What you have to do: Copy the data below exactly. Any pictures in it should be omitted.

Data shown below:

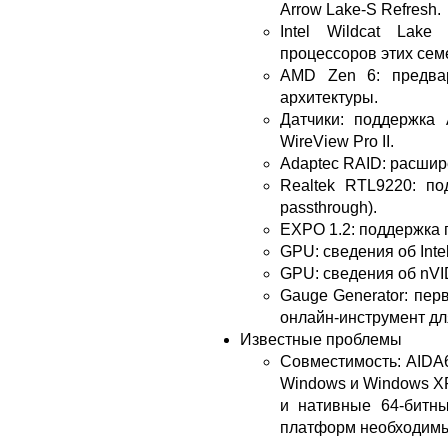
Arrow Lake-S Refresh.
Intel Wildcat Lak
процессоров этих сем
AMD Zen 6: предва
архитектуры.
Датчики: поддержка 
WireView Pro II.
Adaptec RAID: расшир
Realtek RTL9220: п
passthrough).
EXPO 1.2: поддержка 
GPU: сведения об Intel
GPU: сведения об nVID
Gauge Generator: пер
онлайн-инструмент дл
Известные проблемы
Совместимость: AIDA6
Windows и Windows X
и нативные 64-битн
платформ необходим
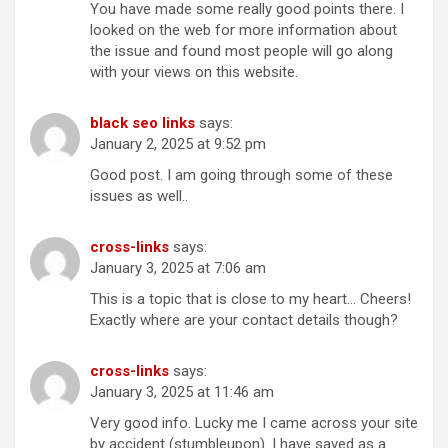
You have made some really good points there. I
looked on the web for more information about
the issue and found most people will go along
with your views on this website.
black seo links
says:
January 2, 2025 at 9:52 pm
Good post. I am going through some of these
issues as well..
cross-links
says:
January 3, 2025 at 7:06 am
This is a topic that is close to my heart… Cheers!
Exactly where are your contact details though?
cross-links
says:
January 3, 2025 at 11:46 am
Very good info. Lucky me I came across your site
by accident (stumbleupon). I have saved as a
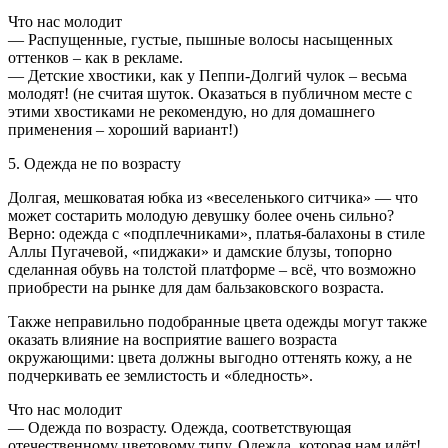
Что нас молодит
— Распущенные, густые, пышные волосы насыщенных
оттенков – как в рекламе.
— Детские хвостики, как у Пеппи-Долгий чулок – весьма
молодят! (не считая шуток. Оказаться в публичном месте с
этими хвостиками не рекомендую, но для домашнего
применения – хороший вариант!)
5. Одежда не по возрасту
Долгая, мешковатая юбка из «веселенького ситчика» — что
может состарить молодую девушку более очень сильно?
Верно: одежда с «подплечниками», платья-балахоны в стиле
Аллы Пугачевой, «пиджаки» и дамские блузы, топорно
сделанная обувь на толстой платформе – всё, что возможно
приобрести на рынке для дам бальзаковского возраста.
Также неправильно подобранные цвета одежды могут также
оказать влияние на восприятие вашего возраста
окружающими: цвета должны выгодно оттенять кожу, а не
подчеркивать ее землистость и «бледность».
Что нас молодит
— Одежда по возрасту. Одежда, соответствующая
отечественному цветовому типу. Одежда, которая нам идёт!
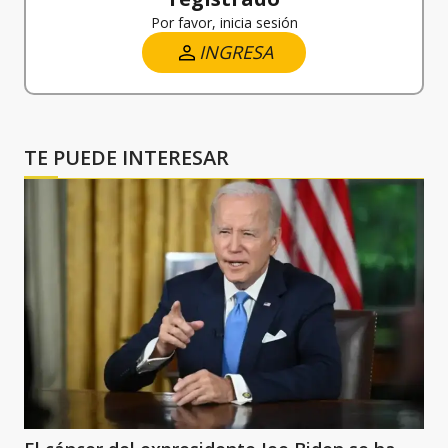
Por favor, inicia sesión
INGRESA
TE PUEDE INTERESAR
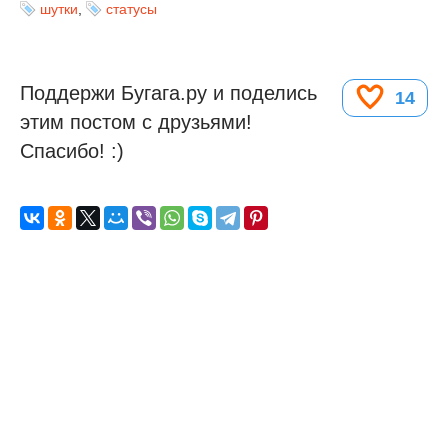
шутки
,
статусы
Поддержи Бугага.ру и поделись
14
этим постом с друзьями!
Спасибо! :)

End of Data shown.

Worked solution:
Arrow Lake-S Refresh.
Intel Wildcat Lak
процессоров этих сем
AMD Zen 6: предва
архитектуры.
Датчики: поддержка 
WireView Pro II.
Adaptec RAID: расшир
Realtek RTL9220: п
passthrough).
EXPO 1.2: поддержка 
GPU: сведения об Intel
GPU: сведения об nVID
Gauge Generator: пер
онлайн-инструмент дл
Известные проблемы
Совместимость: AIDA6
Windows и Windows X
и нативные 64-битн
платформ необходим
You have made some really good points there. I
looked on the web for more information about
the issue and found most people will go along
with your views on this website.
black seo links
says:
January 2, 2025 at 9:52 pm
Good post. I am going through some of these
issues as well..
cross-links
says:
January 3, 2025 at 7:06 am
This is a topic that is close to my heart… Cheers!
Exactly where are your contact details though?
cross-links
says:
January 3, 2025 at 11:46 am
Very good info. Lucky me I came across your site
by accident (stumbleupon). I have saved as a
Что нас молодит
— Распущенные, густые, пышные волосы насыщенных
оттенков – как в рекламе.
— Детские хвостики, как у Пеппи-Долгий чулок – весьма
молодят! (не считая шуток. Оказаться в публичном месте с
этими хвостиками не рекомендую, но для домашнего
применения – хороший вариант!)
5. Одежда не по возрасту
Долгая, мешковатая юбка из «веселенького ситчика» — что
может состарить молодую девушку более очень сильно?
Верно: одежда с «подплечниками», платья-балахоны в стиле
Аллы Пугачевой, «пиджаки» и дамские блузы, топорно
сделанная обувь на толстой платформе – всё, что возможно
приобрести на рынке для дам бальзаковского возраста.
Также неправильно подобранные цвета одежды могут также
оказать влияние на восприятие вашего возраста
окружающими: цвета должны выгодно оттенять кожу, а не
подчеркивать ее землистость и «бледность».
Что нас молодит
— Одежда по возрасту. Одежда, соответствующая
отечественному цветовому типу. Одежда, которая нам идёт!
Por favor, inicia sesión
INGRESA
TE PUEDE INTERESAR
шутки
,
статусы
Поддержи Бугага.ру и поделись
14
этим постом с друзьями!
Спасибо! :)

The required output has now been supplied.